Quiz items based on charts

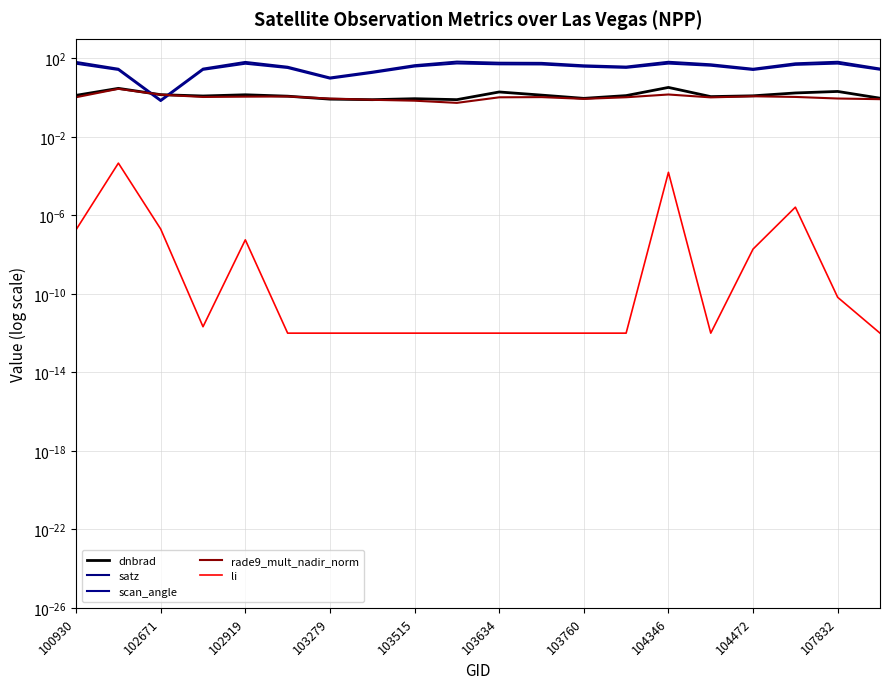

Count the number of categories in the chart.

20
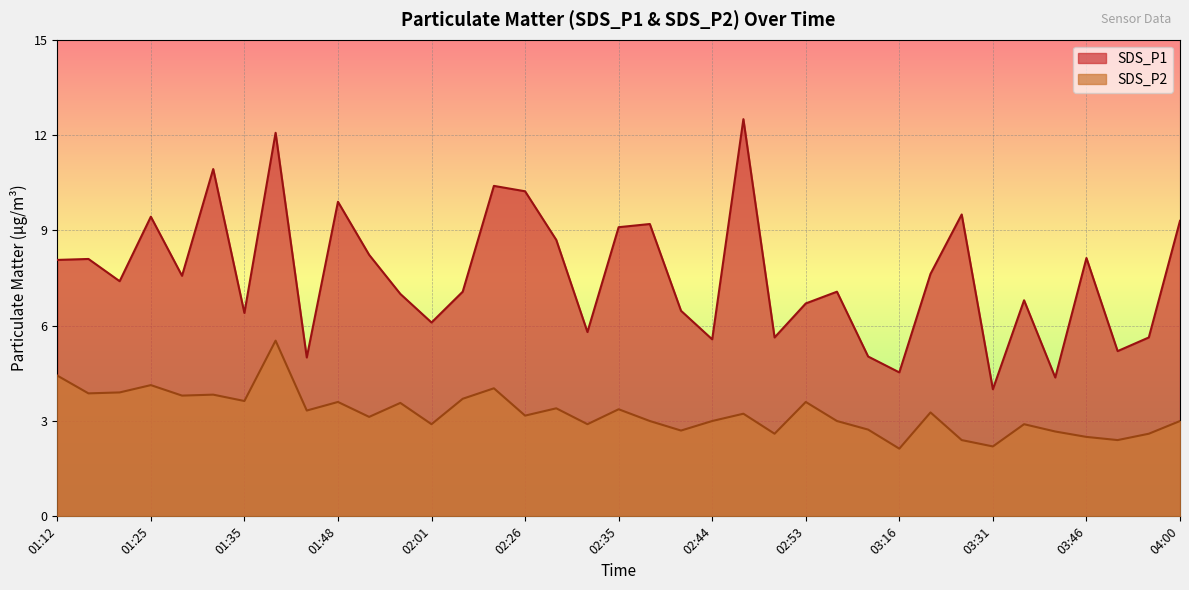

The SDS_P2 series shows 4.1 at 01:25. True or false?

True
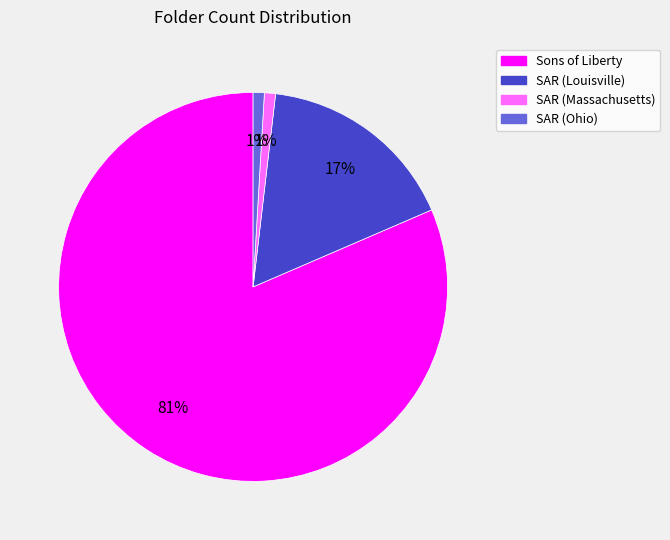

Is there any slice that represents more than half of the pie?

Yes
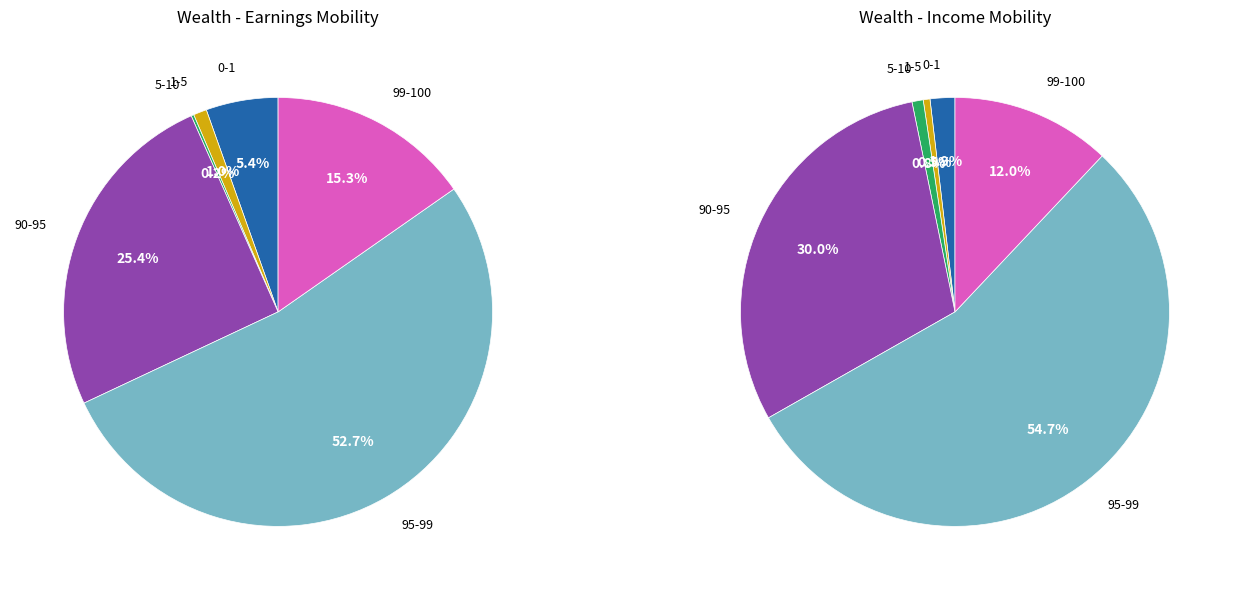

What is the ratio of the value at 95-99 to the value at 90-95?

2.1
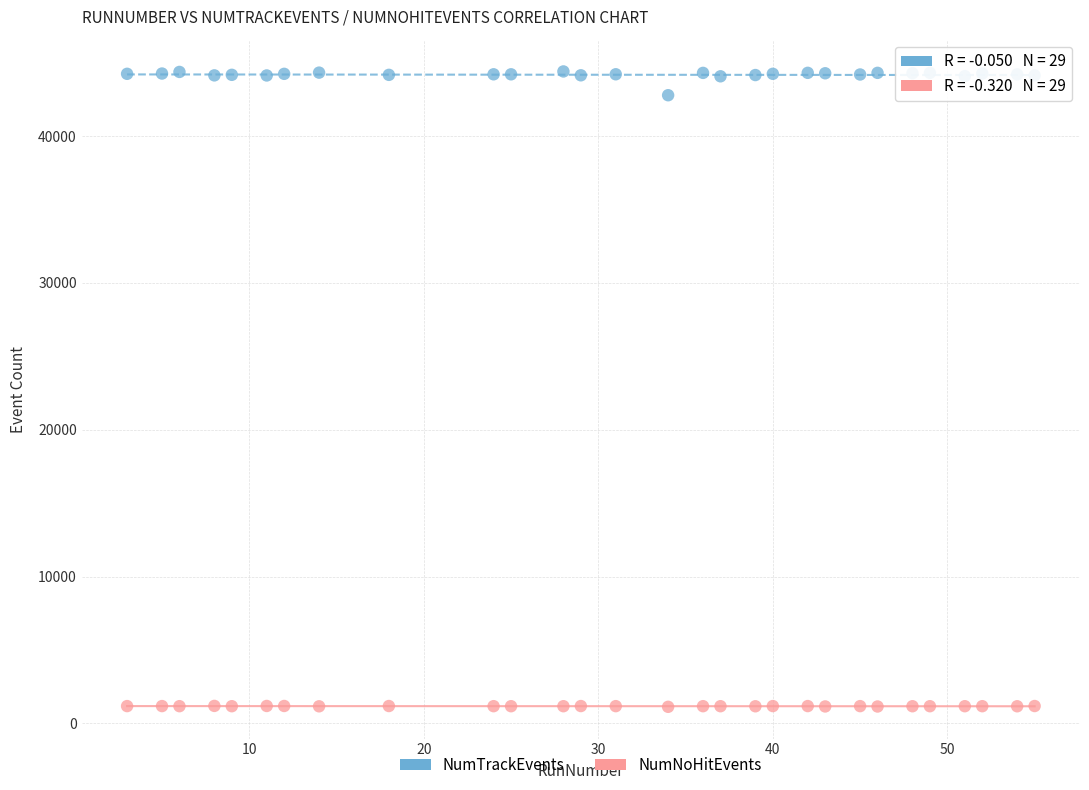

Across all data points, what is the range of Y values (max minus min)?

43271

WORK REQUIRED. Pull every line of text from the listing above without changing a word, and leave the pictures out of your answer.

WRITTEN RESPONSE.
Count the number of categories in the chart.

20

The SDS_P2 series shows 4.1 at 01:25. True or false?

True

Is there any slice that represents more than half of the pie?

Yes

What is the ratio of the value at 95-99 to the value at 90-95?

2.1

Across all data points, what is the range of Y values (max minus min)?

43271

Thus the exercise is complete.